Certo neppure con queste correzioni possono svanire i legittimi allarmi dal punto di vista della libertà di opinione che aleggiano da tempo attorno ad internet. Ma non si capisce perché proprio nel momento in cui sono stati depennati i superpoteri del Ministro dell’interno, si è scatenata la campagna di una parte almeno del centrosinistra contro D’Alia, che peraltro non appartiene neppure al PdL, ma all’UDC: ecco così che L’Espresso intervista pochi giorni fa il senatore siciliano e gli fa dire qualcosa che nel testo approvato non c’è – e cioè che l’emendamento prevede l’oscuramento di tutto il sito responsabile della pubblicazione di articoli sotto indagine. Ed ecco che Di Pietro sul suo blog parla di bavaglio ad Internet, e paragona l’Italia alla Birmania e alla Cina. E’ un po’ troppo, soprattutto da parte di chi ai tempi di Tangentopoli voleva sbattere in galera più o meno tutto il Parlamento italiano, col sostegno del solito giornalismo “progressista”.

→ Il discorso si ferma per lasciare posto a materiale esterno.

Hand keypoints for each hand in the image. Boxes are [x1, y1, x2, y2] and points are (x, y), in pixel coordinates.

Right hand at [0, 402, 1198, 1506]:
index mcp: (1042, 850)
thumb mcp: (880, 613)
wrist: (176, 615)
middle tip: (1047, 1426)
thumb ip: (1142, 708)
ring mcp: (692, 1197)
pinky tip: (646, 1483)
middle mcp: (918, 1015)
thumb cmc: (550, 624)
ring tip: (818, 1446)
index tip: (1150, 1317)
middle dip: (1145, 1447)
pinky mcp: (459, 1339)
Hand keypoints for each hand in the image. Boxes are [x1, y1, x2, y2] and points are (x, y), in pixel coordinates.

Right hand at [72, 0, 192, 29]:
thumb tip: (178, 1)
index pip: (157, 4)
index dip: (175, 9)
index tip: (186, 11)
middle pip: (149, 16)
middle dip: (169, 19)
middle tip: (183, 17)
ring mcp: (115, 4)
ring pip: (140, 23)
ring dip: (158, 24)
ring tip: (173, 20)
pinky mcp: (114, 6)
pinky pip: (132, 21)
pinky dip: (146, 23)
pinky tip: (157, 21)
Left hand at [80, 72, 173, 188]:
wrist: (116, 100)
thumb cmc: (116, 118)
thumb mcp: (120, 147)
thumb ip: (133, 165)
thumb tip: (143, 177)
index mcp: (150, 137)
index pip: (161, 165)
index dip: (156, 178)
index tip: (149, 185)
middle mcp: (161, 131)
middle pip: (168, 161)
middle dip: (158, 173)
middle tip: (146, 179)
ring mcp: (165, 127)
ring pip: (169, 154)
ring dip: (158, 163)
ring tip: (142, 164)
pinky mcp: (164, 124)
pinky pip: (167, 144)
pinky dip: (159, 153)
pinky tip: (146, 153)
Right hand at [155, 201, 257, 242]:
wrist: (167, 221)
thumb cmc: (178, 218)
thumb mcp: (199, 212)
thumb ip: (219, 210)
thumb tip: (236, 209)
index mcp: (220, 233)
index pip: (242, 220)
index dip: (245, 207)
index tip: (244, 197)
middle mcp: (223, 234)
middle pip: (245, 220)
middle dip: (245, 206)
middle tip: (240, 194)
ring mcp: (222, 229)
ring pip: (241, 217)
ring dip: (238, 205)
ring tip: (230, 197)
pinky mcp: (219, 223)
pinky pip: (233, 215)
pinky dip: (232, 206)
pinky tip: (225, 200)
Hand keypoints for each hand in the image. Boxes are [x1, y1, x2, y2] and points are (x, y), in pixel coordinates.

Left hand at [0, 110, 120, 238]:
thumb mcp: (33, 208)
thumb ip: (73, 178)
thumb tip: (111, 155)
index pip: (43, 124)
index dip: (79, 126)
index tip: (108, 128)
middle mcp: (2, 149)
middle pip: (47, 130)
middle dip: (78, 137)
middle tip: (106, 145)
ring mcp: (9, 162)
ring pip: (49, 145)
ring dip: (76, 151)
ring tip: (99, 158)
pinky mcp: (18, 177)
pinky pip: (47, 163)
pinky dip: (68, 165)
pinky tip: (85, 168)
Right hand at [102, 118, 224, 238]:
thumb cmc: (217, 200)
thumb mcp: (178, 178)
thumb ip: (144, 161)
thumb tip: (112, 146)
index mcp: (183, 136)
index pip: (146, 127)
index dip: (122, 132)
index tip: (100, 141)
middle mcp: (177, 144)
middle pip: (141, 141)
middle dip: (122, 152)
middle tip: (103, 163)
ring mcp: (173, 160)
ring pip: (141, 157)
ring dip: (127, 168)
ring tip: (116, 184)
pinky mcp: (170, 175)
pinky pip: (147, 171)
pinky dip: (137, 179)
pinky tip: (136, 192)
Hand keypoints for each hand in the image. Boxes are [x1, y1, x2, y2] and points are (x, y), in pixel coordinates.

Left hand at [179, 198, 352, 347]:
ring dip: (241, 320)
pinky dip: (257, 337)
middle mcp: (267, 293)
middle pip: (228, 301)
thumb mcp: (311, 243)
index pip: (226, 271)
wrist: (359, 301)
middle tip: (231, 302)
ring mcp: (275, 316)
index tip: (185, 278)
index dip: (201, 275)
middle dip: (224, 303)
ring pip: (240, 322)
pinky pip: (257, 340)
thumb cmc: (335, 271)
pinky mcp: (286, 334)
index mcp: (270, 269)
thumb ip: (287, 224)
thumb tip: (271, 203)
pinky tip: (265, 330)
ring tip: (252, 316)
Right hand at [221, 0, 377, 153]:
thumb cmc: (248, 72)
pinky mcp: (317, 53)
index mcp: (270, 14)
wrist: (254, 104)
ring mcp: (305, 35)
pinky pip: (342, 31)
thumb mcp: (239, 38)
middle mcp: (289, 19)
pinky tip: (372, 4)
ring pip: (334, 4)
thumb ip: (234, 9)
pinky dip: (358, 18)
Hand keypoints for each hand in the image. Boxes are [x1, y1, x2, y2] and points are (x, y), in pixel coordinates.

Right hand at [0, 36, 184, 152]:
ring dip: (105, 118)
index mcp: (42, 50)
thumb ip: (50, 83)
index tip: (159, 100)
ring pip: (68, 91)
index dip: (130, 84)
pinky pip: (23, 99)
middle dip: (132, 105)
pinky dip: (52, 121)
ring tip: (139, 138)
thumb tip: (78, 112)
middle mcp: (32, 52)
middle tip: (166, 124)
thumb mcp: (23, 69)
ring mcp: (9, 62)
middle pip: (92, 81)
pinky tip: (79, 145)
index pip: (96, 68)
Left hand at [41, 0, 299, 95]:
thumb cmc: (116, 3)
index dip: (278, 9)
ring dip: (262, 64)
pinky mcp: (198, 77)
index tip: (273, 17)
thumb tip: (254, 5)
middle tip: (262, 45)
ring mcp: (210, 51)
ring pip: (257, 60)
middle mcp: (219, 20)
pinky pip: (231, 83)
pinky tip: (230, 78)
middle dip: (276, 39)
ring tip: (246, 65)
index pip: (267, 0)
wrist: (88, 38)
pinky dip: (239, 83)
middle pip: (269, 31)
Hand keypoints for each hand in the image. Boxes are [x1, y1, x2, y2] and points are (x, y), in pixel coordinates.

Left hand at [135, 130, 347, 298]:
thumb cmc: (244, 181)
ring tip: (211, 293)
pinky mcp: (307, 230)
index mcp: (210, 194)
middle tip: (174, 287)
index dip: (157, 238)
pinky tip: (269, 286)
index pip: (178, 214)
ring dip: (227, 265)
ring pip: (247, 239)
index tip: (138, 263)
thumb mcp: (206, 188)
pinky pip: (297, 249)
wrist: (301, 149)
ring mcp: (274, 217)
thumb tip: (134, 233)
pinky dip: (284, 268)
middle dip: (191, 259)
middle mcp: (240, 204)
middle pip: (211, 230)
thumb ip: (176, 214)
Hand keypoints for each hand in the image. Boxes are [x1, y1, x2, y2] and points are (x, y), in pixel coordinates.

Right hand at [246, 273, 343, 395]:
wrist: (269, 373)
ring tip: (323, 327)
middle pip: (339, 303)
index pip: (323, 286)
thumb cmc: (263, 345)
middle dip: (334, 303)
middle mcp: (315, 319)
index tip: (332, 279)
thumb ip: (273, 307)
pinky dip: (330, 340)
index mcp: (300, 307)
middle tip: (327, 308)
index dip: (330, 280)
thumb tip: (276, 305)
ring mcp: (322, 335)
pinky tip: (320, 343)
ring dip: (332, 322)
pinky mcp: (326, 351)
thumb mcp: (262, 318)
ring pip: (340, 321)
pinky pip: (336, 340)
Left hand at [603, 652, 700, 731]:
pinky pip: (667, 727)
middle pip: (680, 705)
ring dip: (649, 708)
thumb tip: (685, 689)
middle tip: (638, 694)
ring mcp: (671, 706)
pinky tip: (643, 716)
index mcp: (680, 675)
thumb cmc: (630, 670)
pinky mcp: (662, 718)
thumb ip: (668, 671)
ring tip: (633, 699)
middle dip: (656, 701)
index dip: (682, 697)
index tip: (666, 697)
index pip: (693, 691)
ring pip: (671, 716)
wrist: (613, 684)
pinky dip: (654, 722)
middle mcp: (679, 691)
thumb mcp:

In effetti, i problemi di Internet e della difesa della libertà di espressione in rete, sono altri e sono sintetizzabili in tre punti chiave che questo 50 bis - emendamento particolare a una legge particolare dedicata alla questione sicurezza - non affronta: primo, non si può continuare a dire no a tutto, di fronte allo scempio dei video su gratuite scene di sadismo e di violenze di gruppo, e di fronte a certi “dibattiti” in cui i soliti ignoti nascosti da un inaccettabile anonimato diffamano con una violenza verbale che potrebbe persino configurarsi come una vera e propria forma di violenza intimidatoria, chi la pensa diversamente da loro. Secondo, quel che va abolito è appunto l’anonimato sui blog, e quel che va richiesta è la responsabilizzazione del gestore del sito, magari abbassando l’età dei “direttori” delle decine migliaia di blog ormai esistenti nel nostro paese per non ledere le libertà di espressione delle generazioni più giovani.
Terzo e soprattutto, va stabilito un confine netto fra i veri reati e quelli, spesso presunti, di opinione: qui si annida il vero rischio totalitario che minaccia internet. E ci piacerebbe molto che al momento opportuno, Di Pietro prendesse posizione verso queste tendenze illiberali della nostra epoca, che di certo sono ben radicate e forti, putroppo, anche nello. schieramento a cui egli appartiene.